I finally found help when my daughter was nearly 16 months old, about six months after I gave up breastfeeding — and the associated guilt — and mere days after I enrolled her in part-time daycare. I’d like to say I had an ah-ha moment, but the truth is I had a rock bottom one night while running the streets of Staten Island, my suicidal thoughts became a plan, a plan to keep running until I hit a bridge or busy intersection. A plan to never go home. A plan so clear and terrifying I begged my husband to commit me.
The next morning I started my journey to recovery. I called my insurance company to see what psychologists, psychiatrists, and social workers were within a five-mile radius from my home. With a list of numbers and bus routes mapped (thanks Google!), I narrowed down my options. I made a few calls, found out who had availability — and soon — and who had a female on staff. (Normally I don’t care, but this time I wanted a woman. I needed a woman.) A week later I was on my way to my first appointment.

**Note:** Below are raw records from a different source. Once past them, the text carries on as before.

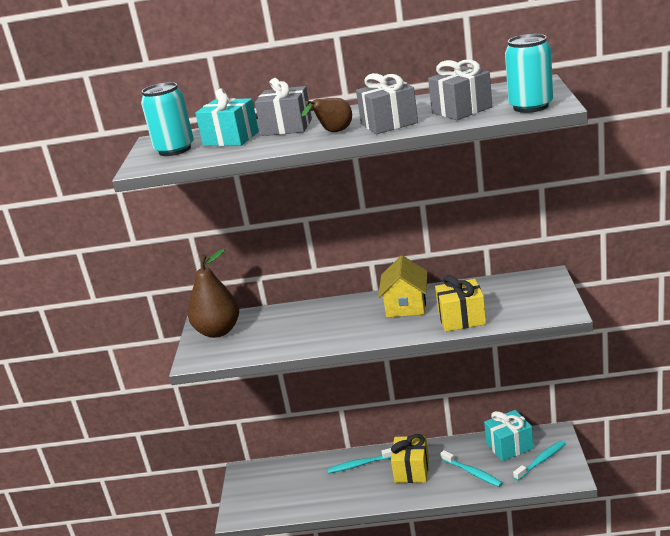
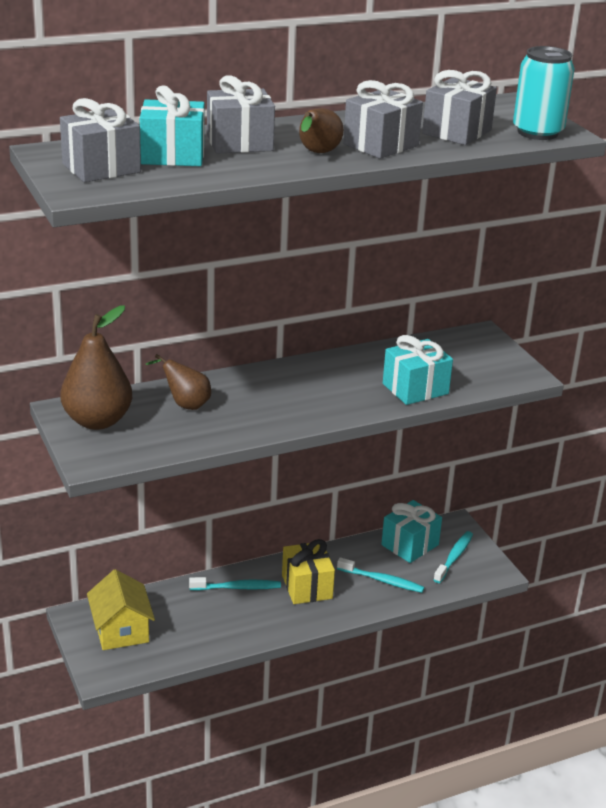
camera: 30 degrees left, 5 degrees up
(175, 150) = (101, 168): turquoise can -> grey gift
(284, 322) = (185, 404): none -> brown pear
(360, 464) = (237, 587): turquoise toothbrush -> turquoise toothbrush turned 150 degrees counterclockwise
(406, 305) = (334, 375): yellow house -> yellow house (121, 630)
(461, 319) = (415, 389): yellow gift -> turquoise gift

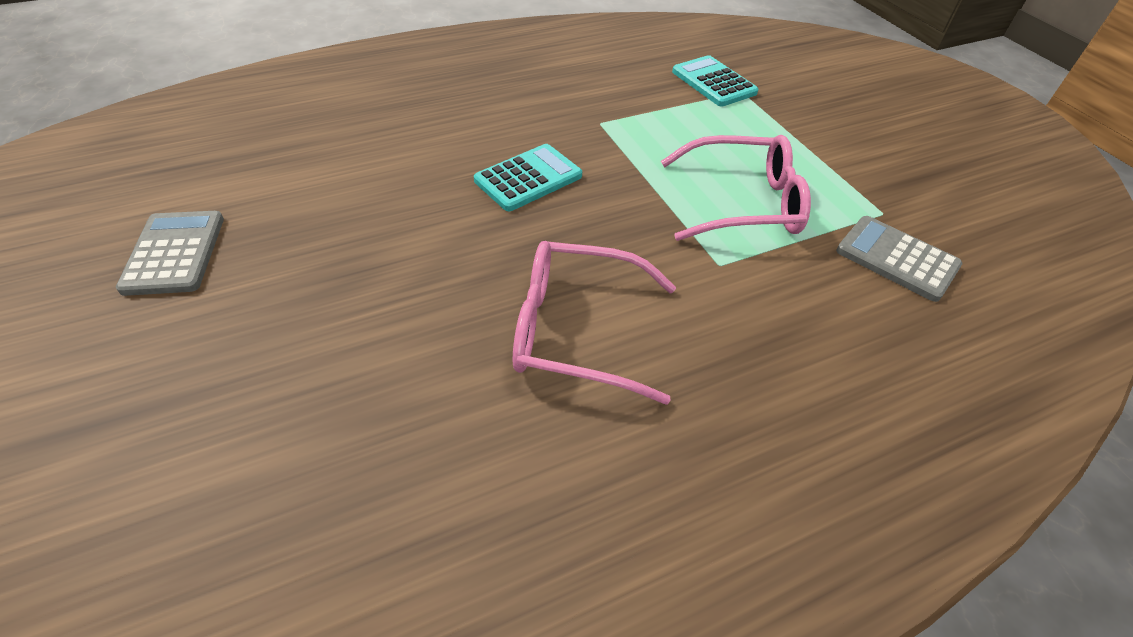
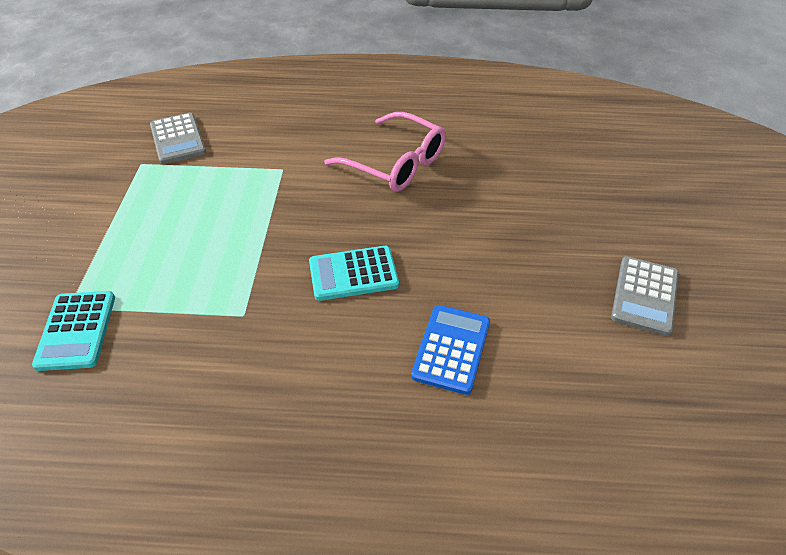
camera: 150 degrees left, 0 degrees up
(395, 149) = (451, 349): none -> blue calculator
(742, 203) = (219, 200): pink glasses -> none

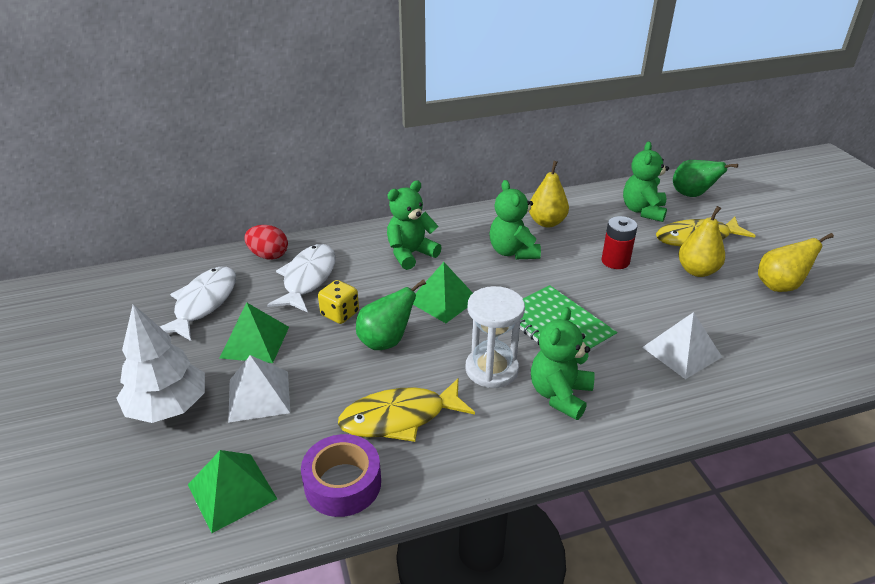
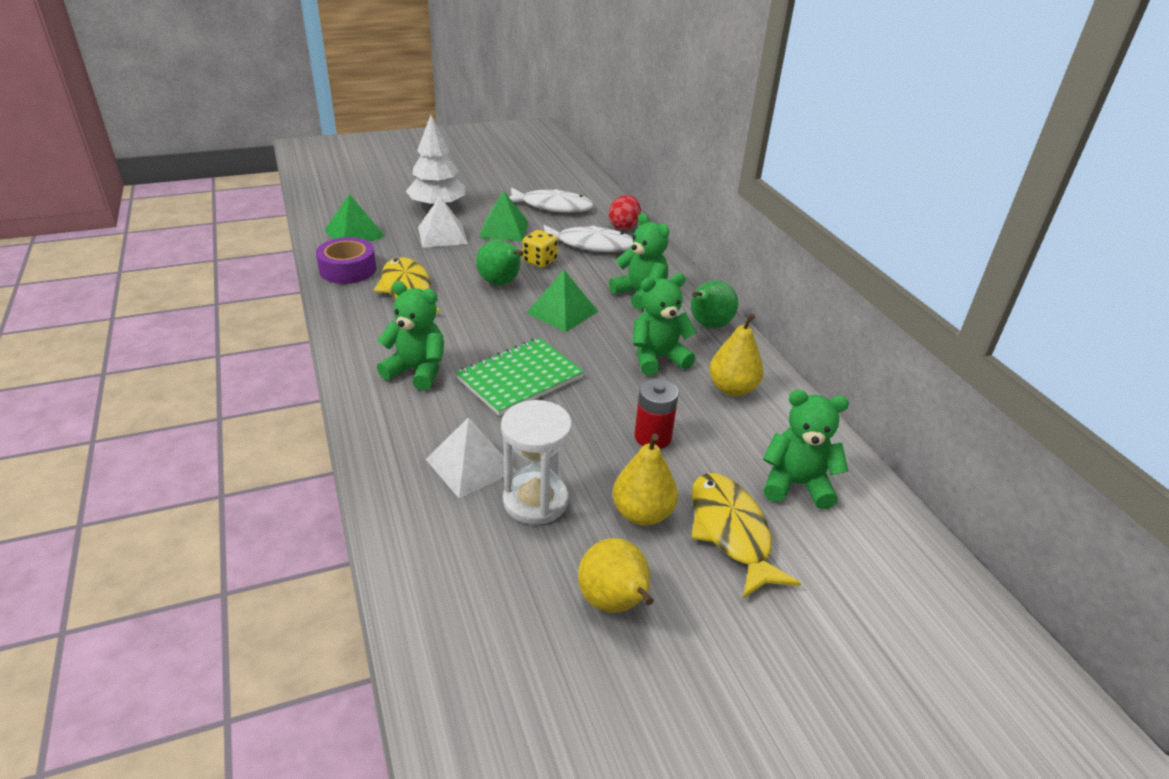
camera: 85 degrees right, 0 degrees up
(491, 369) = (458, 335): white hourglass -> white hourglass (535, 501)
(692, 195) = (875, 555): green pear -> green pear (708, 325)

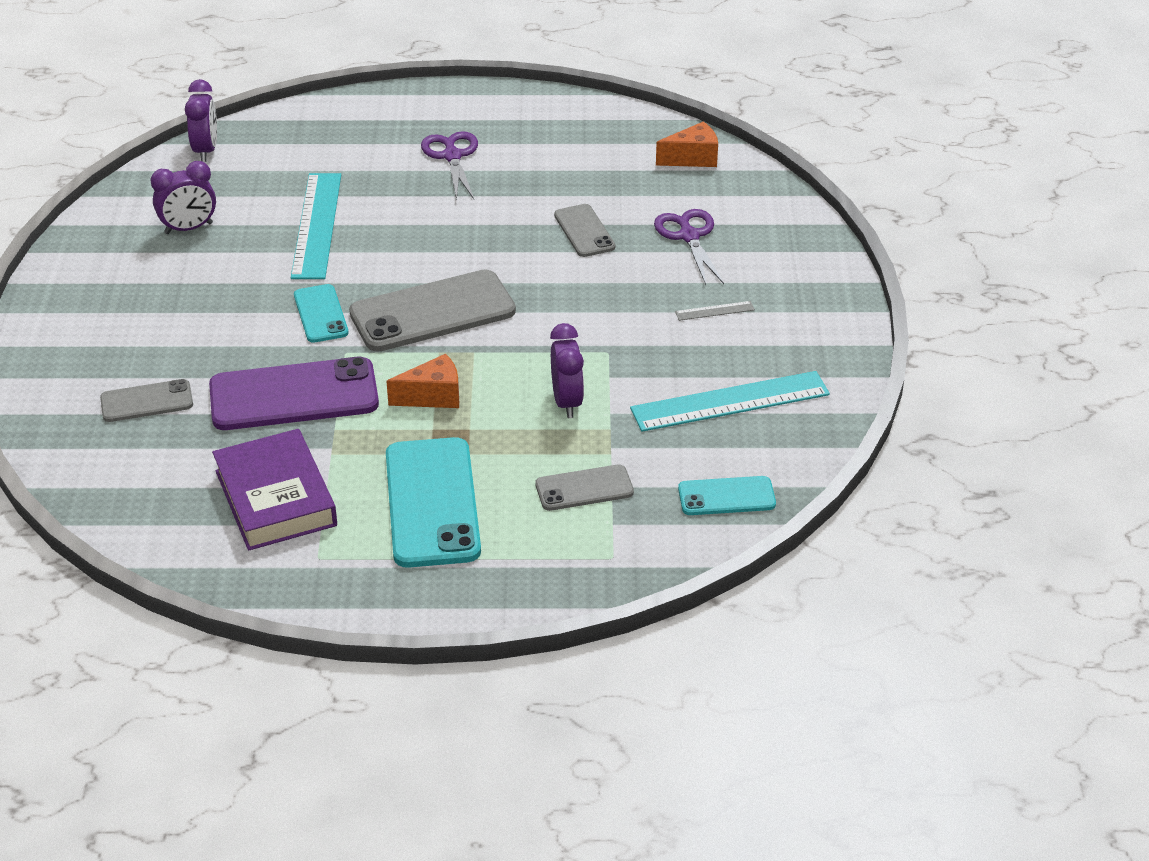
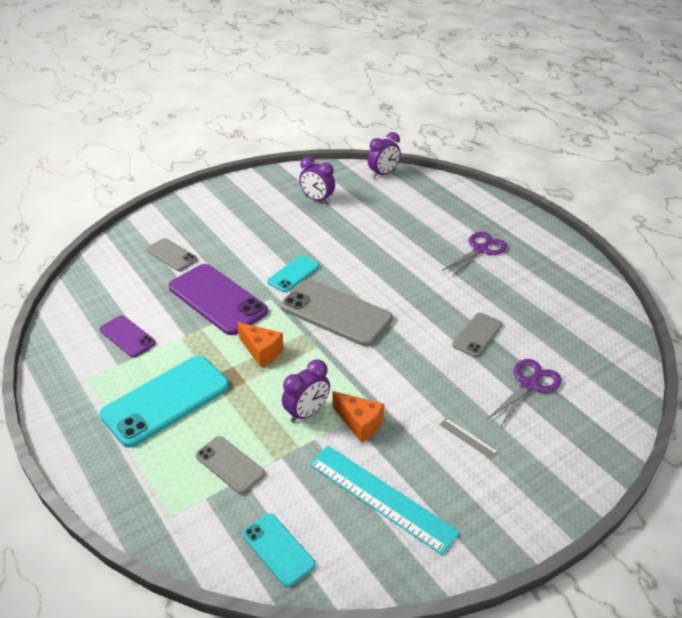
camera: 55 degrees right, 0 degrees up
(275, 498) = (127, 336): purple book -> purple phone
(316, 225) = (365, 235): turquoise ruler -> none
(693, 158) = (609, 345): orange cheese -> orange cheese (360, 423)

Here’s the thing: I didn’t want to go and, if I am being honest, I almost bailed. I almost got off the bus two miles too early. I considered staying on the bus three miles too late, but I didn’t. I got off the bus at the right stop, and waited — a trembling wreck — in the reception area. I went. And while I ironically didn’t cry, I was honest. I let go of all pretenses and assumptions of what my therapist would think, and I purged each and every ugly detail of my life. All the while she listened. She was warm and empathetic and understanding. She didn’t flinch when I told her about the suicidal thoughts. She didn’t make me feel bad or crazy. Instead, she made me feel heard. And while I was still broken when I walked out of her office 90 minutes later, I was relieved. Someone knew. Someone heard me. Someone saw me. I was going to be OK.
Thanks to therapy and the introduction of Sam-e, a natural mood supplement, I began to feel better, but it wasn’t until the spring of 2015 (nearly two years after her birth) that I began to feel like myself.
My experience was just that: my experience. What worked for me may not work for anyone else, but talking about it helps. So talk. Talk with your family, with your friends, with co-workers, your doctor, with anyone who’ll listen. You don’t need to worry about explaining it “right” or “sounding stupid”. You don’t need to know what you need or even how to fix it; you just need to say something because the most dangerous thing you can do is suffer in silence. The most dangerous thing you can do is struggle alone.